As a merchant, it’s important for you to know what an Interchange Downgrade is and how it can impact your profits. Once you understand what these credit card transaction downgrades are, you can better avoid them and prepare your business for lower credit card processing fees.

In this article, we define Interchange Downgrades and offer some of the best practices for avoiding them—and saving some money in the process!


What does Interchange mean?

Simply put, an “interchange” is a fee that credit card brands charge for processing credit or debit card transactions. The rate charged by the brands depends on the industry segment, the brand of the card, type of card, and whether the transaction was performed face-to-face, online, or entered manually.

There are hundreds of Interchange categories in the US and and they vary by each card brand.


Why do Interchange Downgrades happen?

Some downgrades are related to the processing device or software, but most are due to how the transactions are authorized and settled.

The way your business performs transactions, and the tools you use in the process, affect the likelihood of Interchange downgrades. Below are some of the potential causes for downgrades:

  • Using outdated terminal software
  • Differing authorization and settlement amounts 
  • Address verification system (AVS) errors
  • Tips and Tax are not entered separately from the total
  • Settled amounts don’t match the original amounts
  •  Batch is not settled within 48 hours of authorization.


Avoiding Interchange Downgrades 

Addressing the issues in the previous section is one way to avoid interchange downgrades. 

Another way to avoid them is to work with a Merchant Account Provider that offers reliable operational solutions designed to minimize risks and errors. Choosing a reliable provider that offers first-rate equipment and services is a great way to avoid unethical fees and billing.
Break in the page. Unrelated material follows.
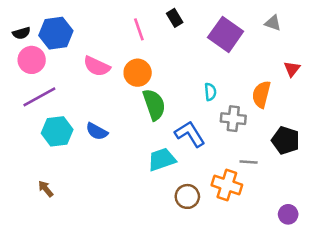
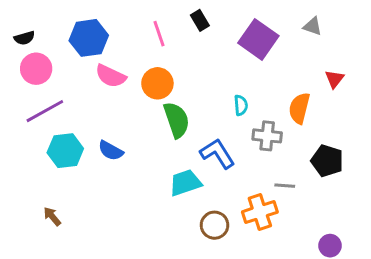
blue hexagon: (56, 33) -> (89, 38), moved
orange cross: (227, 185) -> (260, 212), turned -36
Here are some examples of features that can help: 

  • Insist on having AVS for every manual input transaction.
  • Use Smart Terminals that seamlessly updates its software.
  • Use transaction systems that have separate, dedicated fields for sale tax and tips.
  • Opt for a provider who caters to your specific needs with diverse pricing options and best practices.
  • Set up automatic daily batches to avoid unintentionally settling beyond the 48-hour timeframe.